Food waste is a dizzyingly large global problem, as Vancouver filmmakers Jen Rustemeyer and husband Grant Baldwin discovered while making their documentary, Just Eat It: A Food Waste Story, a Vancouver International Film Festival Impact Award winner. “The Food and Agriculture Organization of the United Nations reports that a third of all food produced worldwide—about 1.3 billion tons—is wasted each year, as well as the resources, energy, water, and fuel that went into producing and transporting it,” says Rustemeyer. In Canada, she says, about 40 per cent of the food we produce is wasted, at a value of $27-billion.
“Maybe we should only eat animals raised on food waste,” says Julia Smith.
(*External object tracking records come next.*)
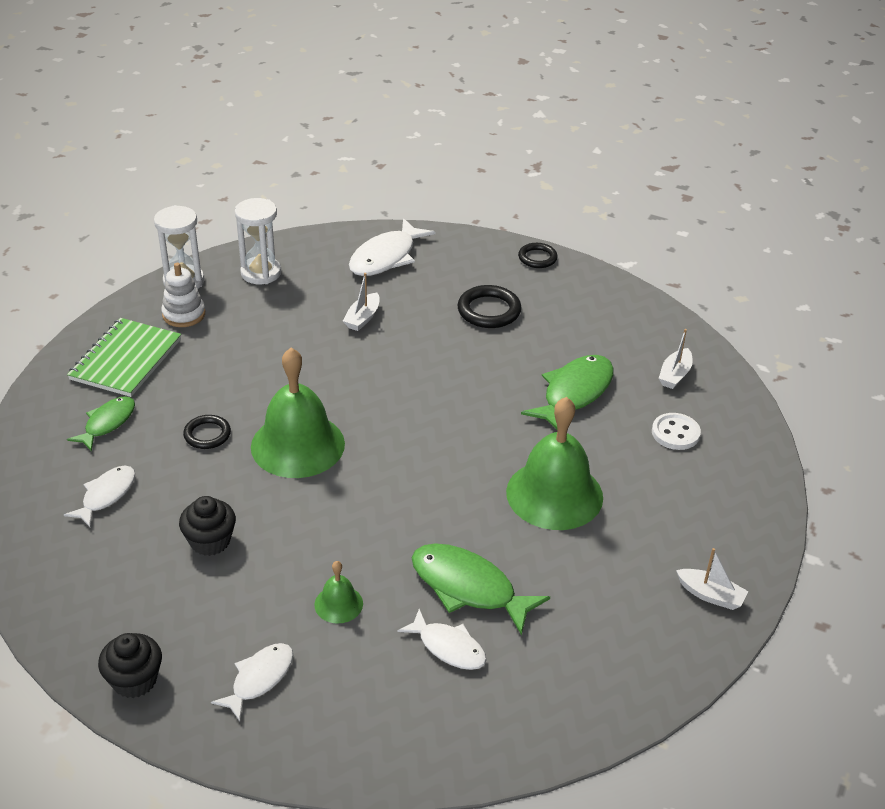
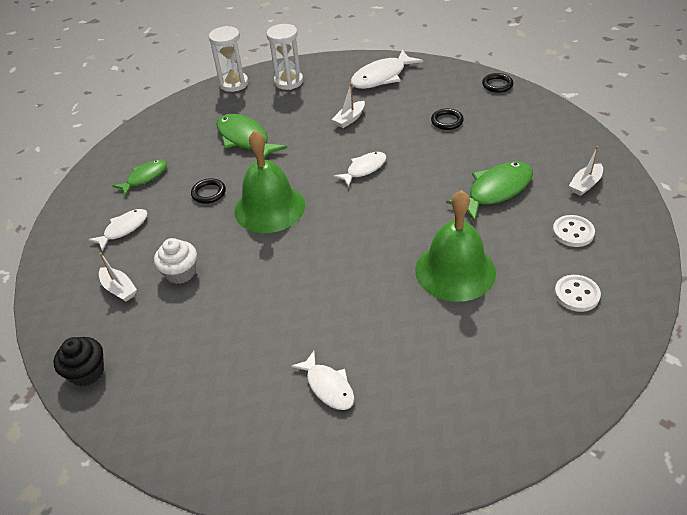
camera: 20 degrees right, 5 degrees up
green notebook [67,318,181,397] -> none
white stacking toy [161,263,205,327] -> none
black cupcake [179,496,236,556] -> white cupcake [154,238,197,284]
white fish [211,643,293,721] -> white fish moved to [334,152,386,187]
green bell [314,561,363,624] -> none
green fish [412,543,550,636] -> green fish moved to [217,114,287,159]
black ring [458,285,521,328] -> black ring [431,108,464,130], size x0.65
white boat [676,548,749,610] -> white boat moved to [99,252,137,302]
none -> white button [554,275,601,312]

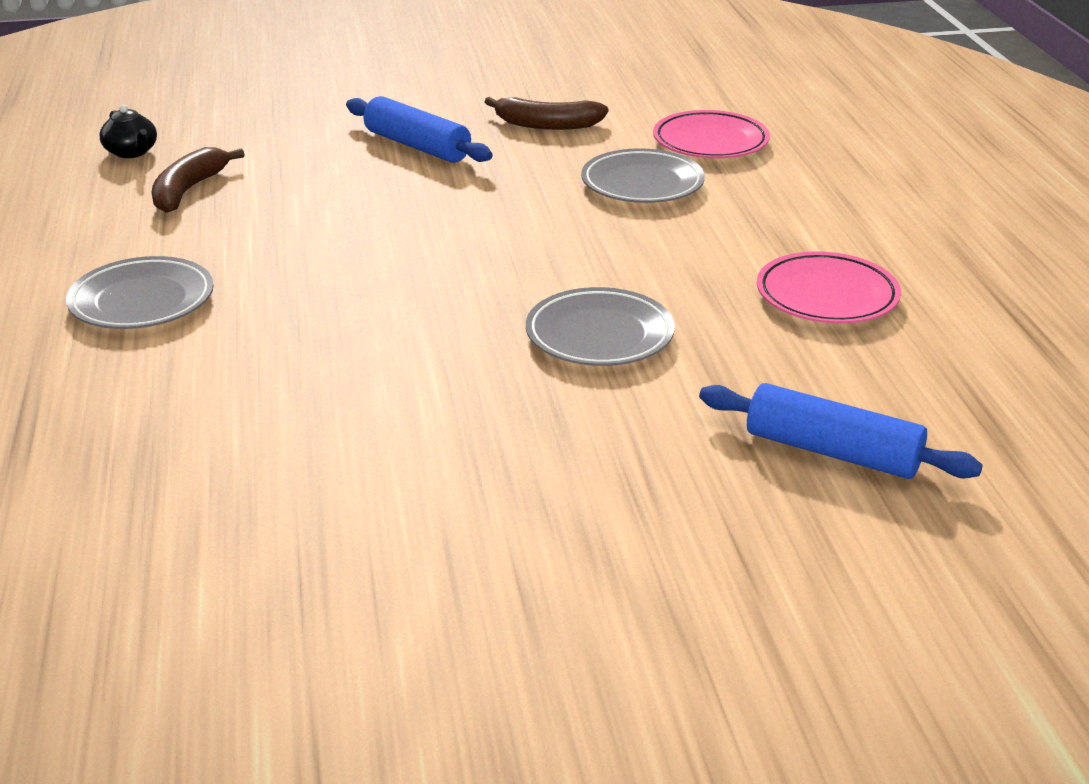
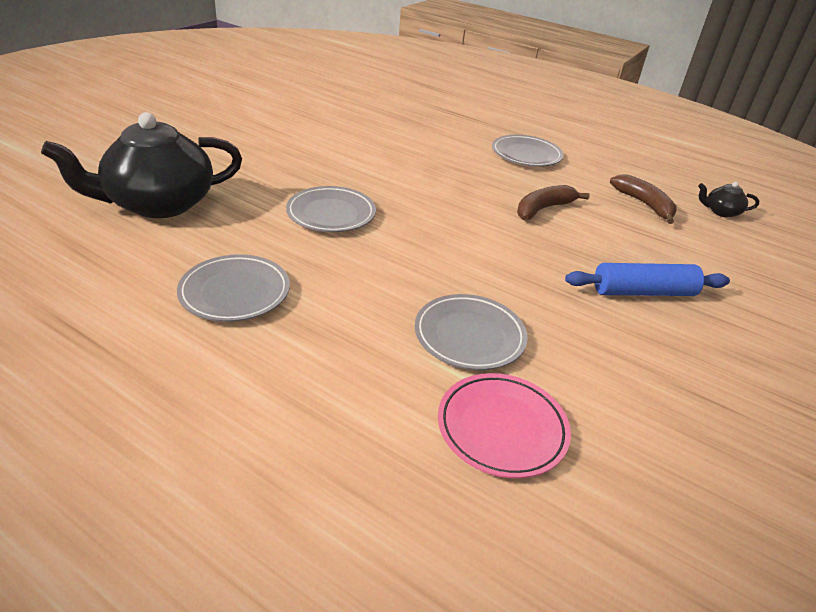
camera: 130 degrees right, 5 degrees up
brown banana [485,97,608,130] -> brown banana moved to [517,185,590,220]
blue rolling pin [699,383,983,479] -> black teapot [41,112,242,218]
pink plate [757,252,901,323] -> grey plate [177,254,290,322]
She is crouched next to her life and business partner Ludo Ferrari, who is giving a belly scratch to Squid, a Berkshire sow, as the enormous animal lays in the rich, peaty soil at Urban Digs Farm following a meal of yogurt, grains, apples, lettuce, and a special treat of bananas.
Each week, the three-acre livestock and vegetable farm in South Burnaby diverts over 7,000 pounds of organic waste from the landfill and resource intense commercial composting. Urban Digs collects culled produce from a nearby grocery store, leftover wheat and barley from local breweries, over-ripe products from an organic produce distributor, organic bread from two bakeries, and other waste products—such as whey from cheese-making—when available. The redirected produce is fed to their drove of about 20 heritage breed pigs and flock of about 200 birds. (Ducks are raised in the winter and chickens in the summer.)
Smith and Ferrari were unlikely farmers, but have enthusiastically embraced a holistic approach focused on animal welfare and sustainability. After 12 years running a web development company, Smith decided to embark on a new career that would allow her to spend more time outdoors in nature. She began a geology degree, but in her third year discovered permaculture and redirected her efforts to complete a directive study in permaculture at UBC Farm. In 2011, Smith and Ferrari launched Urban Digs Farm.
The animals at the farm have the freedom to carry out their natural behaviours (the pigs root, the chickens scratch, the ducks forage) and are fed a nutritious diet of castoff fruits, vegetables, and grains that would otherwise produce ozone-depleting methane gas if buried in a landfill. Aside from the happy animals producing incredible quality meat—which restaurants like Bishop’s, Forage, Burdock & Co., Cibo Trattoria, West, and the Fairmont Waterfront proudly serve on their menus—these natural behaviours, especially those of the pigs, serve the dual purpose of developing and enhancing the farmland for crops. “Animals are an important part of the agroecosystem,” says Smith. “Manure is an important input to our field crops. Most conventional farms are fertilizing with synthetic chemicals instead of composted manure. Our pigs also help eradicate invasive weed species, so they’re doing the work that would otherwise be controlled using chemical herbicides or fossil fuel–driven heavy machinery.” Incredibly, the pigs at Urban Digs Farm actually have a carbon positive footprint thanks to their food-upcycling, fertilizer-providing, machinery-replacing ways.
Both businesses and residents in Metro Vancouver will have to take a page from Urban Digs Farms’ waste-not book, as new food waste bylaws prohibiting organic waste from the trash go into effect in 2015. “As long as we’re throwing out nearly half our food, nobody can say good food is expensive,” says Smith, who encourages people to eat smaller portions of ethically, sustainability raised meat. Plus, “when you change how you value your food, you’re not going to waste as much”.